Reducing carbon dioxide (CO2) to carbon monoxide (CO) through an electrochemical reaction holds strong potential for removing CO2 from the atmosphere to reduce pollution and for producing alternative energy with carbon monoxide as an ingredient. However, the current catalysts used in electrochemical carbon dioxide reduction reaction (CO2RR) are not efficient or selective enough to make CO2RR a practical solution. Now, a team of researchers from Fujian Institute of Research on the Structure of Matter of Chinese Academy of Sciences has developed a gold-based hybrid material by modifying gold nanoparticles with a macrocyclic compound called cucurbit[6]uril (CB[6]) that allows for more efficient CO2RR than previously possible.
The results were published in Nano Research on December 05, 2022.
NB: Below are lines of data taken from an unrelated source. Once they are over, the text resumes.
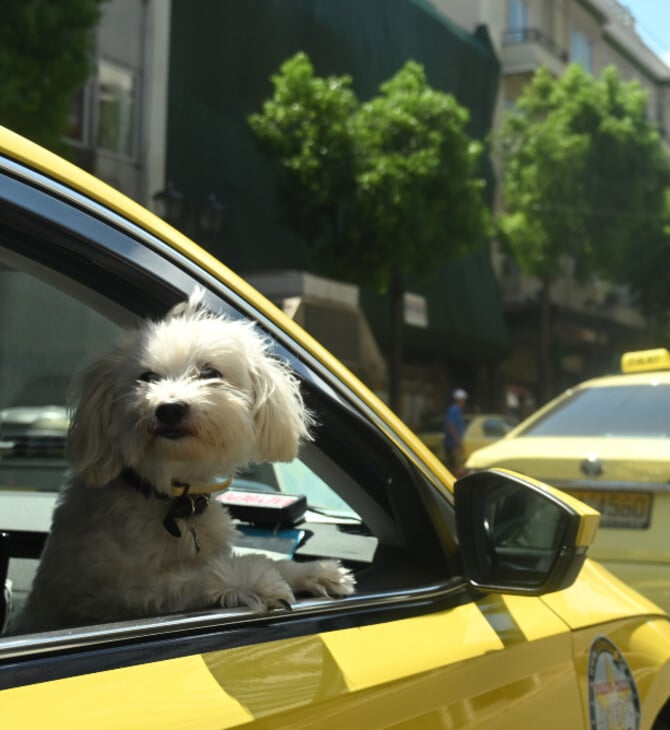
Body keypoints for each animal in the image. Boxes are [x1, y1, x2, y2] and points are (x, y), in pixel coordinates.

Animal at [11, 290, 356, 632]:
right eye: (147, 377)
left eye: (210, 373)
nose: (169, 408)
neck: (173, 496)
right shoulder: (117, 593)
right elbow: (198, 575)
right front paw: (257, 580)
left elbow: (271, 559)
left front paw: (316, 571)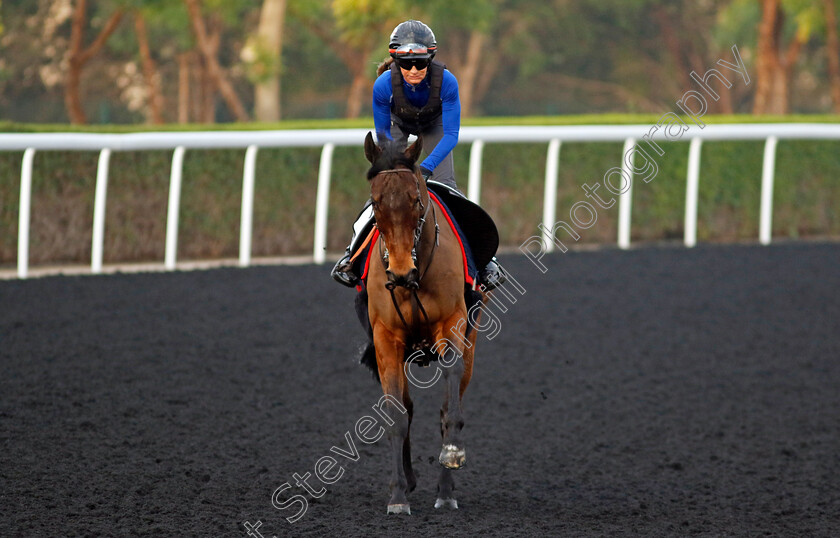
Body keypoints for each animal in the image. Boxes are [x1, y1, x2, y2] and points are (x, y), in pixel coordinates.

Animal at [360, 132, 480, 512]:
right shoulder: (385, 338)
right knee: (407, 406)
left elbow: (449, 404)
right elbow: (396, 415)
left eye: (415, 199)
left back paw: (445, 490)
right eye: (376, 202)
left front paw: (452, 455)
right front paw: (398, 494)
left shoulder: (453, 324)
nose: (399, 271)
"With this work, we hoped to solve the problem of environmental pollution and energy shortage through electrochemical conversion of carbon dioxide to value-added products," said corresponding author Minna Cao of the State Key Laboratory of Structural Chemistry, Fujian Institute of Research on the Structure of Matter, Chinese Academy of Sciences, and of the University of Chinese Academy of Sciences. "In order to enhance the local CO2 concentration on the catalysts' surface, we utilize macromolecule cucurbit[n]uril to functionalize gold surface, which is the distinguishing feature of our work from those that has been done before."
According to the researchers, gold is known to be highly active in converting CO2 to CO relative to other catalysts. However, the binding energy of both CO2 and CO to the gold catalyst surface is positively correlated, which clashes with the need in CO2RR for CO2 adsorption and CO desorption, since the CO desorption does not occur due to the positive correlation of its binding energy to the catalyst.
The researchers created a controlled synthesis of nanoparticles by modifying CB[6]. CB[6] has negatively charged portals and positively charged surface, which helps contribute to the result of having the electronic interaction between CB[6] and metal regulate the catalytic performance.